Muitas tentativas, muitos erros e acertos
Para a ilustradora, Yara Kono, que tem a arquitectura como um dos seus temas de interesse, foi um prazer e grande um desafio “mergulhar” nesta demanda. Conta ao PÚBLICO: “Quando o Planeta Tangerina recebeu o convite para colaborar neste projecto e ele me foi apresentado, não hesitei em aceitar o desafio. O texto acabou por chegar-nos bastante afinado, por isso a Isabel [Minhós Martins] decidiu não interferir.”

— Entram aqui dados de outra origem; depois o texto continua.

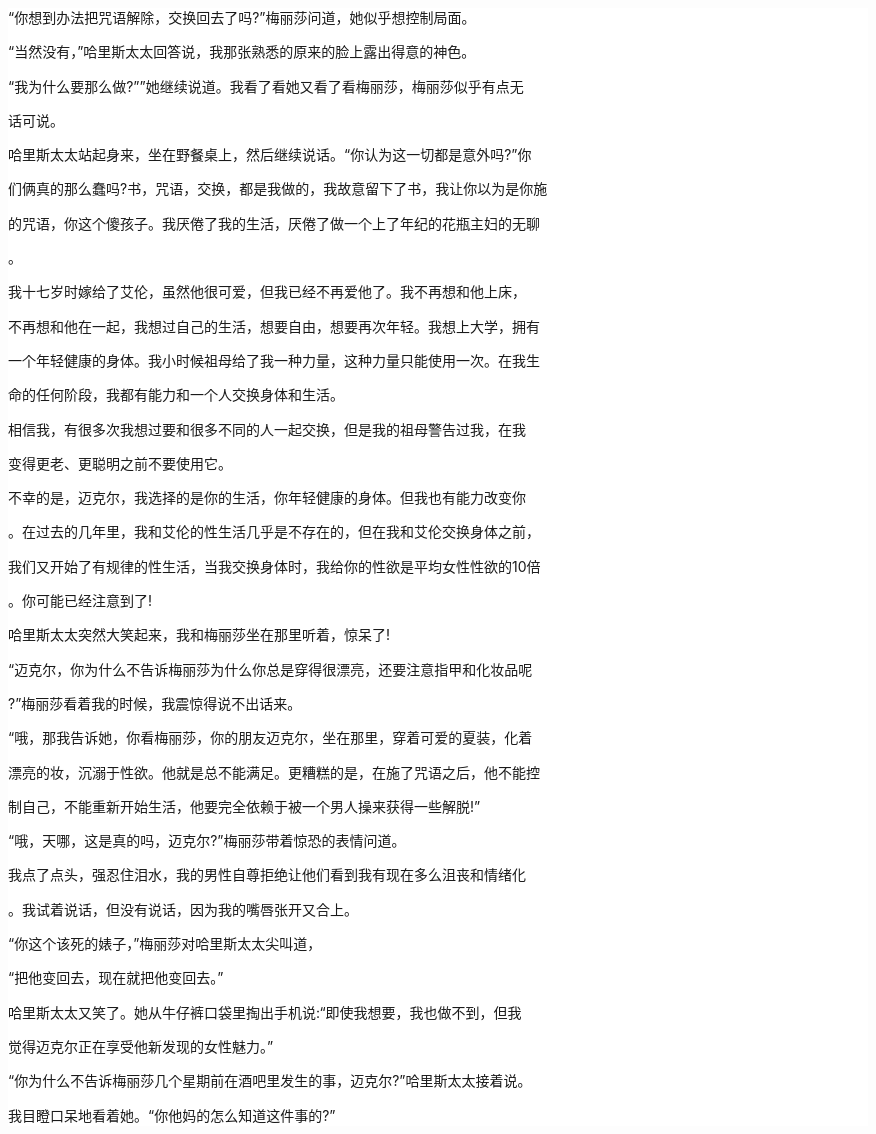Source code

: “你想到办法把咒语解除，交换回去了吗?”梅丽莎问道，她似乎想控制局面。

“当然没有，”哈里斯太太回答说，我那张熟悉的原来的脸上露出得意的神色。

“我为什么要那么做?””她继续说道。我看了看她又看了看梅丽莎，梅丽莎似乎有点无

话可说。

哈里斯太太站起身来，坐在野餐桌上，然后继续说话。“你认为这一切都是意外吗?”你

们俩真的那么蠢吗?书，咒语，交换，都是我做的，我故意留下了书，我让你以为是你施

的咒语，你这个傻孩子。我厌倦了我的生活，厌倦了做一个上了年纪的花瓶主妇的无聊

。

我十七岁时嫁给了艾伦，虽然他很可爱，但我已经不再爱他了。我不再想和他上床，

不再想和他在一起，我想过自己的生活，想要自由，想要再次年轻。我想上大学，拥有

一个年轻健康的身体。我小时候祖母给了我一种力量，这种力量只能使用一次。在我生

命的任何阶段，我都有能力和一个人交换身体和生活。

相信我，有很多次我想过要和很多不同的人一起交换，但是我的祖母警告过我，在我

变得更老、更聪明之前不要使用它。

不幸的是，迈克尔，我选择的是你的生活，你年轻健康的身体。但我也有能力改变你

。在过去的几年里，我和艾伦的性生活几乎是不存在的，但在我和艾伦交换身体之前，

我们又开始了有规律的性生活，当我交换身体时，我给你的性欲是平均女性性欲的10倍

。你可能已经注意到了!

哈里斯太太突然大笑起来，我和梅丽莎坐在那里听着，惊呆了!

“迈克尔，你为什么不告诉梅丽莎为什么你总是穿得很漂亮，还要注意指甲和化妆品呢

?”梅丽莎看着我的时候，我震惊得说不出话来。

“哦，那我告诉她，你看梅丽莎，你的朋友迈克尔，坐在那里，穿着可爱的夏装，化着

漂亮的妆，沉溺于性欲。他就是总不能满足。更糟糕的是，在施了咒语之后，他不能控

制自己，不能重新开始生活，他要完全依赖于被一个男人操来获得一些解脱!”

“哦，天哪，这是真的吗，迈克尔?”梅丽莎带着惊恐的表情问道。

我点了点头，强忍住泪水，我的男性自尊拒绝让他们看到我有现在多么沮丧和情绪化

。我试着说话，但没有说话，因为我的嘴唇张开又合上。

“你这个该死的婊子，”梅丽莎对哈里斯太太尖叫道，

“把他变回去，现在就把他变回去。”

哈里斯太太又笑了。她从牛仔裤口袋里掏出手机说:“即使我想要，我也做不到，但我

觉得迈克尔正在享受他新发现的女性魅力。”

“你为什么不告诉梅丽莎几个星期前在酒吧里发生的事，迈克尔?”哈里斯太太接着说。

我目瞪口呆地看着她。“你他妈的怎么知道这件事的?”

O processo de ilustração e concepção gráfica foi exigente e durou mais tempo do que é costume. “Teve muitas fases, muitas voltas, muitas tentativas, com muitos erros e acertos, até chegarmos ao resultado final. Aprendi muito, mas sempre aprendo muito num projecto de livro ilustrado”, descreve.
Assinala ainda: “Não deixei de usar as cores, formas e técnica com que geralmente trabalho. A ideia era mesmo essa, tornar este objecto-livro acessível ao leitor cego e de baixa visão, sempre tentando manter as características do álbum ilustrado, dentro do possível.”
Mas as ilustrações tiveram de ser adaptadas para oferecerem uma leitura mais acessível a todos os públicos. “Revi algumas cores da paleta escolhida, estive mais atenta às dimensões e posições das personagens, simplifiquei e revi alguns elementos gráficos e fui mais precisa e segui mais orientações do que o habitual para as ilustrações mais técnicas”, recorda, feliz com o resultado.
Um livro-objecto muito bonito e especial que mereceu ser finalista dos Prémios Nova Bauhaus Europeia 2023.
Yara Kono acha importante assinalar que as ilustrações tiveram duas artes finais: “Uma para a impressão offset e outra, em vectores, para os relevos.” E explica: “Em algumas ilustrações, os relevos diferem ligeiramente da sua versão original em offset. Nada foi feito ao acaso, cada pormenor foi pensado e tem um propósito.”
Fundamental no apoio técnico foi a Gráfica Maiadouro, através de Rui Oliveira, com muita experimentação de diferentes técnicas de produção e afinação de cunhagem do relevo para produzir 1500 exemplares consistentes e robustos.
Foram “inúmeros os testes que fizeram para o ajuste do relevo e escolha do papel, formato e acabamentos”, diz a ilustradora, que reforça a intervenção de Fátima Alves, consultora da Locus Acesso, “imprescindível na concretização deste projecto”.
As técnicas de produção de um livro como este são muito dispendiosas, sendo essa a principal razão para a oferta de livros tácteis ser rara, justificam as autoras do texto e informam: “A Trienal de Arquitectura é uma organização sem fins lucrativos financiada pela Direcção-Geral das Artes. Para conseguir levar a cabo este projecto ambicioso, contou também com o apoio das muitas pessoas que contribuíram numa campanha de crowdfunding, para a qual a Fundação Millennium BCP fez uma generosa doação, e com financiamento da Fundação Calouste Gulbenkian e da Imprensa Nacional-Casa da Moeda.”
Para ir testando a eficácia do livro, fizeram-se pequenos workshops com crianças da Associação Bengala Mágica e do Agrupamento de Escolas Romeu Correia, “que engloba escolas do domínio da visão, com técnicos cegos da instituição de reabilitação Nossa Senhora dos Anjos”, contam as autoras. Rui Jacinto, uma pessoa cega que colabora com a Locus Acesso, participou na revisão do Braille e na exploração final dos relevos.
O livro termina assim: “A casa é sonhada, imaginada, pensada. Depois é arquitectada e desenhada. É enfim construída, para ser vivida!” Tudo verdade.
Damos por nós a fechar os olhos e a acariciar cada página com a ponta dos dedos.